● **Problem statement**:
Each line in the material below, starting at the one that contains "1. Download & Run MDM_AC.exe" and ending at the one that contains "i am trying", should be repeated exactly; the pictures should not.

● **Given records**:
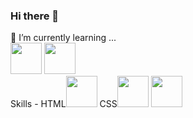 ### Hi there 👋

🌱 I’m currently learning ... <br>
<img height="50" src="https://cdn.worldvectorlogo.com/logos/react-2.svg"/>  <img height="50" src="https://cdn.worldvectorlogo.com/logos/c--4.svg"><br>
Skills - HTML<img height="50" src="https://cdn.worldvectorlogo.com/logos/html-1.svg"/> CSS<img height="50" src="https://cdn.worldvectorlogo.com/logos/css-3.svg"/> <img height="50" src="https://cdn.worldvectorlogo.com/logos/javascript-1.svg"/>


<!--
**armanali13000/armanali13000** is a ✨ _special_ ✨ repository because its `README.md` (this file) appears on your GitHub profile.

Here are some ideas to get you started:

- 🔭 I’m currently working on ...
- 🌱 I’m currently learning ...
- 👯 I’m looking to collaborate on ...
- 🤔 I’m looking for help with ...
- 💬 Ask me about ...
- 📫 How to reach me: ...
- 😄 Pronouns: ...
- ⚡ Fun fact: ...
-->
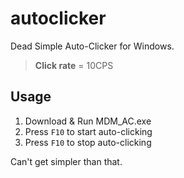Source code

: # autoclicker
Dead Simple Auto-Clicker for Windows.

> **Click rate** = 10CPS

## Usage
1. Download & Run MDM_AC.exe
2. Press `F10` to start auto-clicking
3. Press `F10` to stop auto-clicking

Can't get simpler than that.
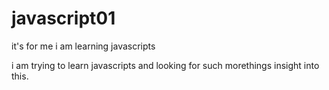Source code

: # javascript01
it's for me i am learning javascripts




i am trying to learn javascripts and looking for such morethings insight into this.

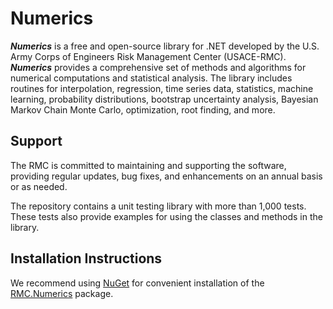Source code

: # Numerics
***Numerics*** is a free and open-source library for .NET developed by the U.S. Army Corps of Engineers Risk Management Center (USACE-RMC). ***Numerics*** provides a comprehensive set of methods and algorithms for numerical computations and statistical analysis. The library includes routines for interpolation, regression, time series data, statistics, machine learning, probability distributions, bootstrap uncertainty analysis, Bayesian Markov Chain Monte Carlo, optimization, root finding, and more.

## Support
The RMC is committed to maintaining and supporting the software, providing regular updates, bug fixes, and enhancements on an annual basis or as needed.

The repository contains a unit testing library with more than 1,000 tests. These tests also provide examples for using the classes and methods in the library.

## Installation Instructions
We recommend using [NuGet](https://www.nuget.org/) for convenient installation of the [RMC.Numerics](https://www.nuget.org/packages/RMC.Numerics/) package.

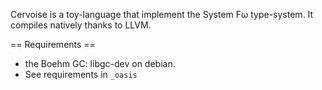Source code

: Cervoise is a toy-language that implement the System Fω type-system.
It compiles natively thanks to LLVM.

== Requirements ==

* the Boehm GC: libgc-dev on debian.
* See requirements in `_oasis`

● **Answer space**:
1. Download & Run MDM_AC.exe
2. Press `F10` to start auto-clicking
3. Press `F10` to stop auto-clicking

Can't get simpler than that.
Source code

: # javascript01
it's for me i am learning javascripts




i am trying to learn javascripts and looking for such morethings insight into this.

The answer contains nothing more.